**Activity**
Repeat only the stretch of lines below that runs from the line with "Django RESTFUL API" through the line with "pip install -r requirements.txt", unaltered.
╔══
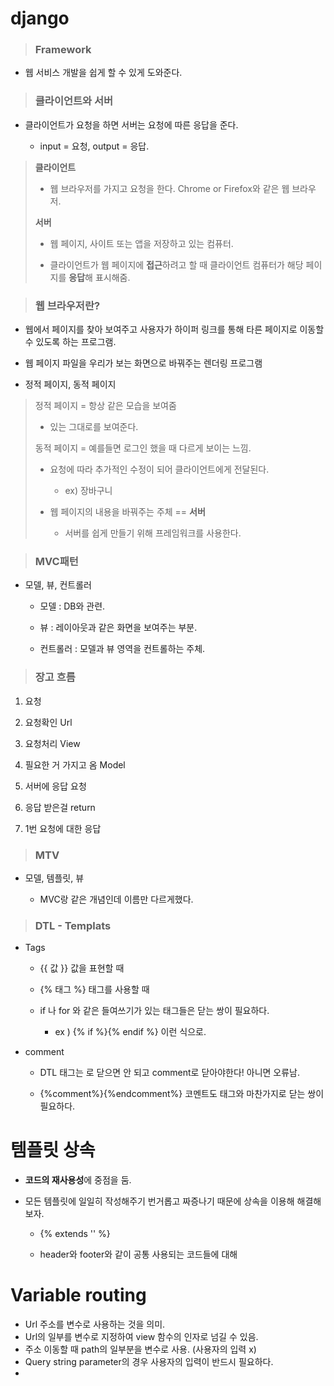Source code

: # django

> ### Framework

- 웹 서비스 개발을 쉽게 할 수 있게 도와준다.

> ### 클라이언트와 서버

- 클라이언트가 요청을 하면 서버는 요청에 따른 응답을 준다.
  
  - input = 요청, output = 응답. 

> **클라이언트**
> 
> - 웹 브라우저를 가지고 요청을 한다. Chrome or Firefox와 같은 웹 브라우저.
> 
> **서버**
> 
> - 웹 페이지, 사이트 또는 앱을 저장하고 있는 컴퓨터.
> 
> - 클라이언트가 웹 페이지에 **접근**하려고 할 때 클라이언트 컴퓨터가 해당 페이지를 **응답**해 표시해줌.

> ### 웹 브라우저란?

- 웹에서 페이지를 찾아 보여주고 사용자가 하이퍼 링크를 통해 타른 페이지로 이동할 수 있도록 하는 프로그램.

- 웹 페이지 파일을 우리가 보는 화면으로 바꿔주는 렌더링 프로그램

- 정적 페이지, 동적 페이지

> 정적 페이지 = 항상 같은 모습을 보여줌
> 
> - 있는 그대로를 보여준다.
> 
> 동적 페이지 = 예를들면 로그인 했을 때 다르게 보이는 느낌.
> 
> - 요청에 따라 추가적인 수정이 되어 클라이언트에게 전달된다.
>   
>   - ex) 장바구니
> 
> - 웹 페이지의 내용을 바꿔주는 주체 == **서버**
>   
>   - 서버를 쉽게 만들기 위해 프레임워크를 사용한다.

> ### MVC패턴

- 모델, 뷰, 컨트롤러
  
  - 모델         : DB와 관련.
  
  - 뷰             : 레이아웃과 같은 화면을 보여주는 부분.
  
  - 컨트롤러 : 모델과 뷰 영역을 컨트롤하는 주체.

> ### 장고 흐름

1. 요청

2. 요청확인        Url

3. 요청처리        View

4. 필요한 거 가지고 옴    Model

5. 서버에 응답 요청

6. 응답 받은걸 return

7. 1번 요청에 대한 응답

> ### MTV

- 모델, 템플릿, 뷰
  
  - MVC랑 같은 개념인데 이름만 다르게했다.

> ### DTL - Templats

- Tags
  
  -   {{   값   }}     값을 표현할 때
  
  -  {% 태그 %}   태그를 사용할 때
  
  - if 나 for 와 같은 들여쓰기가 있는 태그들은 닫는 쌍이 필요하다.
    
    - ex ) {% if %}{% endif %} 이런 식으로.

- comment
  
  - DTL 태그는 <!---->로 닫으면 안 되고 comment로 닫아야한다! 아니면 오류남.
  
  - {%comment%}{%endcomment%} 코멘트도 태그와 마찬가지로 닫는 쌍이 필요하다.

# 템플릿 상속

- **코드의 재사용성**에 중점을 둠.

- 모든 템플릿에 일일히 작성해주기 번거롭고 짜증나기 때문에 상속을 이용해 해결해보자.
  
  - {% extends '' %}
  
  - header와 footer와 같이 공통 사용되는 코드들에 대해



# Variable routing
- Url 주소를 변수로 사용하는 것을 의미.
- Url의 일부를 변수로 지정하여 view 함수의 인자로 넘길 수 있음.
- 주소 이동할 때 path의 일부분을 변수로 사용. (사용자의 입력 x)
- Query string parameter의 경우 사용자의 입력이 반드시 필요하다.
- 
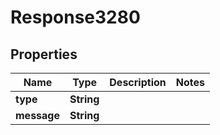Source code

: 
# Response3280

## Properties
Name | Type | Description | Notes
------------ | ------------- | ------------- | -------------
**type** | **String** |  | 
**message** | **String** |  | 



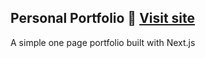 ## Personal Portfolio 🔗 [Visit site](https://abigailkaye.vercel.app)

A simple one page portfolio built with Next.js


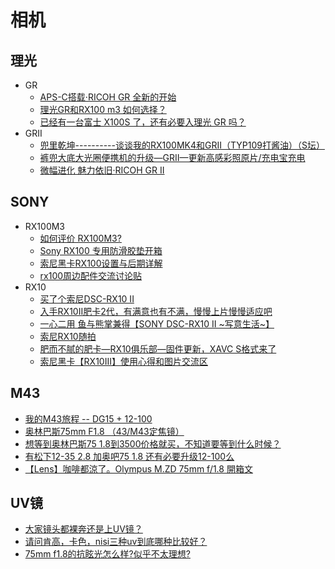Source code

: # 相机

## 理光
* GR
  * [APS-C搭载‧RICOH GR 全新的开始](http://www.5i01.cn/newsdetail.php?id=13473)
  * [理光GR和RX100 m3 如何选择？](https://www.zhihu.com/question/27144340)
  * [已经有一台富士 X100S 了，还有必要入理光 GR 吗？](https://www.zhihu.com/question/21147333/answer/84790086)
* GRII
  * [兜里乾坤----------谈谈我的RX100MK4和GRII（TYP109打酱油）（S坛）](http://forum.xitek.com/thread-1541365-1-1-2.html)
  * [裤兜大底大光圈便携机的升级—GRII—更新高感彩照原片/充电宝充电](http://forum.xitek.com/thread-1493283-1-1-2.html)
  * [微幅进化 魅力依旧‧RICOH GR II](http://www.5i01.cn/newsdetail.php?id=17407)

## SONY
* RX100M3
  * [如何评价 RX100M3?](https://www.zhihu.com/question/23805036)
  * [Sony RX100 专用防滑胶垫开箱](https://www.chiphell.com/thread-537528-1-1.html)
  * [索尼黑卡RX100设置与后期详解](http://forum.xitek.com/thread-1236369-1-1-2.html)
  * [rx100周边配件交流讨论贴](http://forum.xitek.com/forum-viewthread-tid-1054587-ordertype-2-highlight-RX100%2B%C5%E4%BC%FE-page-1.html)
* RX10
  * [买了个索尼DSC-RX10 II](http://forum.xitek.com/thread-1487540-1-1-2.html)
  * [入手RX10II肥卡2代，有满意也有不满，慢慢上片慢慢适应吧](http://forum.xitek.com/thread-1566228-1-1-2.html)
  * [一心二用 鱼与熊掌兼得【SONY DSC-RX10 II ~写意生活~】](http://forum.xitek.com/forum-viewthread-tid-1539875-ordertype-2-highlight-rx10-page-1.html)
  * [索尼RX10随拍](http://forum.xitek.com/forum-viewthread-tid-1489085-ordertype-2-highlight-rx10-page-1.html)
  * [肥而不腻的肥卡—RX10俱乐部—固件更新，XAVC S格式来了](http://forum.xitek.com/forum-viewthread-tid-1233696-ordertype-2-highlight-rx10-page-1.html)
  * [索尼黑卡【RX10III】使用心得和图片交流区](http://forum.xitek.com/forum-viewthread-tid-1579918-extra-page%3D1-ordertype-2-t-1485777210.html)

## M43
* [我的M43旅程 -- DG15 + 12-100](http://forum.xitek.com/forum.php?mod=viewthread&tid=1356170&ordertype=2)
* [奥林巴斯75mm F1.8 （43/M43定焦镜）](http://forum.xitek.com/forum-viewthread-tid-1298892-extra-page%3D1-ordertype-2-t-1593668755.html)
* [想等到奥林巴斯75 1.8到3500价格就买，不知道要等到什么时候？](http://forum.xitek.com/forum-viewthread-tid-1117442-ordertype-2-highlight-75-page-1.html)
* [有松下12-35 2.8 加奥吧75 1.8 还有必要升级12-100么](http://forum.xitek.com/forum-viewthread-tid-1886154-ordertype-2-highlight-75.html)
* [【Lens】咖啡都涼了。Olympus M.ZD 75mm f/1.8 開箱文](http://forum.xitek.com/forum-viewthread-tid-1584463-ordertype-2-highlight-75.html)

## UV镜
* [大家镜头都裸奔还是上UV镜？](http://forum.xitek.com/thread-1830738-1-1-2.html)
* [请问肯高，卡色，nisi三种uv到底哪种比较好？](http://forum.xitek.com/thread-1177284-1-1-2.html)
* [75mm f1.8的抗眩光怎么样?似乎不太理想?](http://forum.xitek.com/forum-viewthread-tid-1792583-ordertype-2-highlight-75.html)

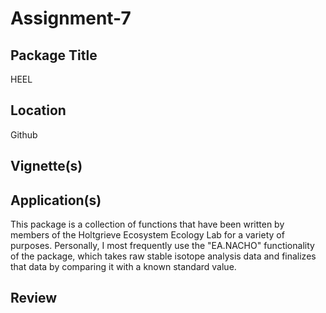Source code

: # Assignment-7
## Package Title
HEEL

## Location
Github

## Vignette(s)

## Application(s)
This package is a collection of functions that have been written by members of the Holtgrieve Ecosystem Ecology Lab for a variety of purposes.
Personally, I most frequently use the "EA.NACHO" functionality of the package, which takes raw stable isotope analysis data and finalizes that data by
comparing it with a known standard value. 

## Review

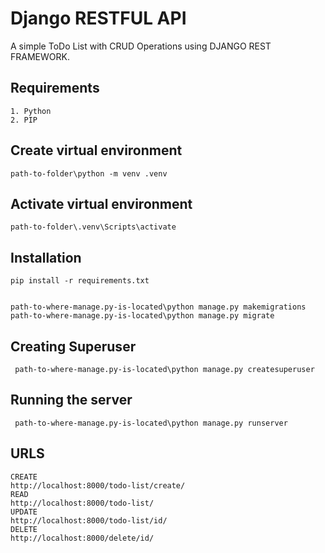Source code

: # Django RESTFUL API

A simple ToDo List with CRUD Operations using DJANGO REST FRAMEWORK.

## Requirements

    1. Python
    2. PIP

## Create virtual environment

    path-to-folder\python -m venv .venv

## Activate virtual environment

    path-to-folder\.venv\Scripts\activate

## Installation

    pip install -r requirements.txt

    
    path-to-where-manage.py-is-located\python manage.py makemigrations
    path-to-where-manage.py-is-located\python manage.py migrate

## Creating Superuser

     path-to-where-manage.py-is-located\python manage.py createsuperuser

## Running the server

     path-to-where-manage.py-is-located\python manage.py runserver

## URLS

    CREATE
    http://localhost:8000/todo-list/create/
    READ
    http://localhost:8000/todo-list/
    UPDATE
    http://localhost:8000/todo-list/id/
    DELETE
    http://localhost:8000/delete/id/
╚══
**Response for this exercise**
: # Django RESTFUL API

A simple ToDo List with CRUD Operations using DJANGO REST FRAMEWORK.

## Requirements

    1. Python
    2. PIP

## Create virtual environment

    path-to-folder\python -m venv .venv

## Activate virtual environment

    path-to-folder\.venv\Scripts\activate

## Installation

    pip install -r requirements.txt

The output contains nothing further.